En parallèle de la dimension exclusivement linguistique, elle leur apprit les spécificités de sa surdité, et de son rapport au monde et aux autres, qu'il n'existait pas qu'un unique langage des signes, et que la manière de signer variait en fonction des régions et même des individus. Chaque communauté de sourds-muets, fût-elle composée de deux individus, avaient développé sa propre langue des signes, et il n'y avait que dans les grandes villes qu'ils avaient l'opportunité, au contact de leurs semblables, de développer un langage commun. En vertu de ce principe, elle leur conseilla de fréquenter d'autres personnes sourdes, afin de ne pas s'habituer à sa seule élocution.
En plus de cela, elle leur confia une partie de son passé : elle leur raconta la manière dont elle avait appris le langage des signes auprès de ses parents, sourds-muets également, et bénit le ciel pour le privilège dont elle jouissait de pouvoir, contrairement à nombre de ses semblables, s'exprimer dans une langue qui lui était naturelle. Elster et Friedrich se virent également devenir les dépositaires d'un témoignage beaucoup plus sombre : des larmes perlant dans ses yeux qui répondaient aux leurs, Suzanne narra aux deux jeunes gens médusés comment certains médecins avaient voulu tenter de la faire parler comme un perroquet, ou de la soigner en lui crevant les tympans et en insérant de l'huile chaude dans le trou ainsi formé. La mâchoire crispée, ils ne la desserrèrent qu'au prix d'un effort conséquent.

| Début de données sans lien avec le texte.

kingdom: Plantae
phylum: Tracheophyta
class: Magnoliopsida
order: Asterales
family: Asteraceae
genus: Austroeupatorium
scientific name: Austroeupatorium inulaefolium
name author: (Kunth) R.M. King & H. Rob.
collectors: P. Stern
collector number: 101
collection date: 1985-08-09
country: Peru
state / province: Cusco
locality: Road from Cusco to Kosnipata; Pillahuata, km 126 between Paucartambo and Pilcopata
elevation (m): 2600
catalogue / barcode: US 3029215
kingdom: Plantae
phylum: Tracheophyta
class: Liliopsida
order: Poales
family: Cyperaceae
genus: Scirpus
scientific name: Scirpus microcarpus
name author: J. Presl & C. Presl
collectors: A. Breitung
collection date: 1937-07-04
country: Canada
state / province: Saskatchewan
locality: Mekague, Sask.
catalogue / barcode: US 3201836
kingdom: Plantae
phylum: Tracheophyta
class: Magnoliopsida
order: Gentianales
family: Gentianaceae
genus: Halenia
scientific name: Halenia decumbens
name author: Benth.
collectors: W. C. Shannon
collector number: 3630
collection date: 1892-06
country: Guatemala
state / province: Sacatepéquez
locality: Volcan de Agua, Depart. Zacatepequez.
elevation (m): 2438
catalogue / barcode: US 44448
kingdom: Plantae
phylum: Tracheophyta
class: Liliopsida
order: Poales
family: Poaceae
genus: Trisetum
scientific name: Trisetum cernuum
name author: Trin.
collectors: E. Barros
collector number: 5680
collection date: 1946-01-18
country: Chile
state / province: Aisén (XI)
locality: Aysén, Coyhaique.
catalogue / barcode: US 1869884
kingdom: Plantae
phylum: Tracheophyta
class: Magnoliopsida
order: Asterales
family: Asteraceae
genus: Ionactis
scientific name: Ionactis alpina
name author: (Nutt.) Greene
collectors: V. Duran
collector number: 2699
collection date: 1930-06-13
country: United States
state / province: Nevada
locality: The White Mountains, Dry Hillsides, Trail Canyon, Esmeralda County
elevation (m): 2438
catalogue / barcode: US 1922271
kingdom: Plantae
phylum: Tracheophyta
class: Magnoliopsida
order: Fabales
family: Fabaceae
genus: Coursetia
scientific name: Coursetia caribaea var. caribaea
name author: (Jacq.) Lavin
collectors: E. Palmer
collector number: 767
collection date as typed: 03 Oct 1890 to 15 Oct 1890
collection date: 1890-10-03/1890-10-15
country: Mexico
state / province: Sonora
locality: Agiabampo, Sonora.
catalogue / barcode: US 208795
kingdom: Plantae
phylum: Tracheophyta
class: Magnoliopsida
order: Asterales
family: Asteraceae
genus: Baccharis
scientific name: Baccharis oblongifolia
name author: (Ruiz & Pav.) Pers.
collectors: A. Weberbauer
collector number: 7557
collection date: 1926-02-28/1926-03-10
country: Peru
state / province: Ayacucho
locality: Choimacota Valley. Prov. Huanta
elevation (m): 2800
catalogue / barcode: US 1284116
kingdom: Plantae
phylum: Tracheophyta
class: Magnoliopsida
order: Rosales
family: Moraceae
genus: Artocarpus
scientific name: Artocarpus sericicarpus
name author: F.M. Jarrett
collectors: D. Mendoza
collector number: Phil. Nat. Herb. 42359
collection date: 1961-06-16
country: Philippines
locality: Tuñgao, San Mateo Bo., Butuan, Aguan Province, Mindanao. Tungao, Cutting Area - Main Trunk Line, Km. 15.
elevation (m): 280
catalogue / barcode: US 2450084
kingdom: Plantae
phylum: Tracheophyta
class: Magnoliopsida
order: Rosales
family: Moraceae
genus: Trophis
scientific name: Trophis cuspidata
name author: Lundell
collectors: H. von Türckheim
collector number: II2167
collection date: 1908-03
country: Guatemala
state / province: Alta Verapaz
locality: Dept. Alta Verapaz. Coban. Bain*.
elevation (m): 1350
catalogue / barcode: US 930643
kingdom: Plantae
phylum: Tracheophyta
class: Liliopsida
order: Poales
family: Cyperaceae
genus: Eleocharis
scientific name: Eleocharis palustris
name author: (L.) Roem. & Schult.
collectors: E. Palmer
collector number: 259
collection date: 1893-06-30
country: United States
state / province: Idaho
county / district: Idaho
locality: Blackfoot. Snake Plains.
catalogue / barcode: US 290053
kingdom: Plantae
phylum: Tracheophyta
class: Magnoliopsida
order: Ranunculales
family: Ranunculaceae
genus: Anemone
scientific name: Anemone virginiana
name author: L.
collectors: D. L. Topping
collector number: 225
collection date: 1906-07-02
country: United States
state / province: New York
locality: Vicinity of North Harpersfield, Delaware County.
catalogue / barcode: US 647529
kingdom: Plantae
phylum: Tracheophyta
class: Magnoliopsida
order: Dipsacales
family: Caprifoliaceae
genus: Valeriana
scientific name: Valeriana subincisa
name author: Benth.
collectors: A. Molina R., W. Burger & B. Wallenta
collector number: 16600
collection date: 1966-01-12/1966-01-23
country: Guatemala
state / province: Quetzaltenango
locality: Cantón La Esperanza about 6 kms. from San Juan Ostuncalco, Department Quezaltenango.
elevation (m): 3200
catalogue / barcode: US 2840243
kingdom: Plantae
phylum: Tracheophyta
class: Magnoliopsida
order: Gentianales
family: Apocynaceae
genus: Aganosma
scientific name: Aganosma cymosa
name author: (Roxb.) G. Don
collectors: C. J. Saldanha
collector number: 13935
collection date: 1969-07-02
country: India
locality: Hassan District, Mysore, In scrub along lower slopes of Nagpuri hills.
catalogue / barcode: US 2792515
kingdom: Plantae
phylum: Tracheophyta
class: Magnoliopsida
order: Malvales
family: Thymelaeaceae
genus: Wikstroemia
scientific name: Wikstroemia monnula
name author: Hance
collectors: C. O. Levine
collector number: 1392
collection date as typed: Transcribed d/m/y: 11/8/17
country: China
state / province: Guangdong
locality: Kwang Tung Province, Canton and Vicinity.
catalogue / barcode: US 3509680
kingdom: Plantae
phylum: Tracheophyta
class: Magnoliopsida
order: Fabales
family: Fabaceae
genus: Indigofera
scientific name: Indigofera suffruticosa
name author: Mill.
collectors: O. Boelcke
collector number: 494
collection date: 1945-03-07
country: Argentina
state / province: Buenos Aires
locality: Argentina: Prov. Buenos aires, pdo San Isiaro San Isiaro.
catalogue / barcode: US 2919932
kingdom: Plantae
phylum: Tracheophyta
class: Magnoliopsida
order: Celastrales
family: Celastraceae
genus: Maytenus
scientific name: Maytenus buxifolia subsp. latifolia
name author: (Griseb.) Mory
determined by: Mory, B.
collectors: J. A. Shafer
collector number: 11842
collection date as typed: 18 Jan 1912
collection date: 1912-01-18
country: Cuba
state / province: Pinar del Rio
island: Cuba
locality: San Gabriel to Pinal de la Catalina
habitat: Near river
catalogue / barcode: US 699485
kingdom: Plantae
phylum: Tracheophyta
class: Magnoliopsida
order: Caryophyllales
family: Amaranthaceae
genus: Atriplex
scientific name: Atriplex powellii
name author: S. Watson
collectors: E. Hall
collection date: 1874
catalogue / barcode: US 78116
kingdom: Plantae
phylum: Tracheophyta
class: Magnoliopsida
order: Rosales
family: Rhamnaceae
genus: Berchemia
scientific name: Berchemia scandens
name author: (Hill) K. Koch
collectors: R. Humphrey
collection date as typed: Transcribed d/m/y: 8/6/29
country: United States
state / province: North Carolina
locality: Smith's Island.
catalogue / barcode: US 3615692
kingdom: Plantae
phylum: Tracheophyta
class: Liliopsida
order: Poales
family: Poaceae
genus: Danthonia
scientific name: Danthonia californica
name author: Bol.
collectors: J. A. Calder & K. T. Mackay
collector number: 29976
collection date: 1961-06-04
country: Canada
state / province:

Sur un ton courroucé qui se manifesta par une plus grande amplitude de mouvement, une gestuelle plus saccadée, ainsi que par des expressions faciales plus dures, aussi fort, mais dans lequel la révolte avait pris le pas sur la tristesse, elle déplora également le manque d'éducation dont souffraient la plupart des sourds-muets qui, ainsi, se voyaient relégués au ban de la société, assignés aux travaux agricoles. Certains autres consacraient leur existence à la religion, accueillis au sein d'ordres monastiques dont les membres faisaient vœu de silence. Hélas, beaucoup de ceux qui vivaient seuls ne parvenaient jamais à développer un langage et se voyaient condamnés à l'isolement, faute de moyen de communiquer avec autrui.
Cependant, à Paris, il y avait certaines équipes de sourds-muets qui, ensemble, travaillaient comme artisans, et étaient parfois réputés comme très talentueux et habiles de leurs mains. Certains étaient réputés si doués que leur aura dépassait les frontières nationales : parmi eux, le Peintre italien l'Ombrien Pinturicchio,s'était illustré au cours du Quattrocento et avait été sollicité pour de nombreux travaux, et notamment réaliser les fresques des cathédrales de Sienne, d'Orvieto et de la Chapelle Sixtine.
Enthousiasmés par sa pédagogie, et persuadés que l'avoir près d'eux pourrait être profitable à tout le monde, le jeune couple lui proposa une place à plein temps à la résidence, afin de devenir leur préceptrice, ce qu'elle accepta avec joie, heureuse de retrouver son père.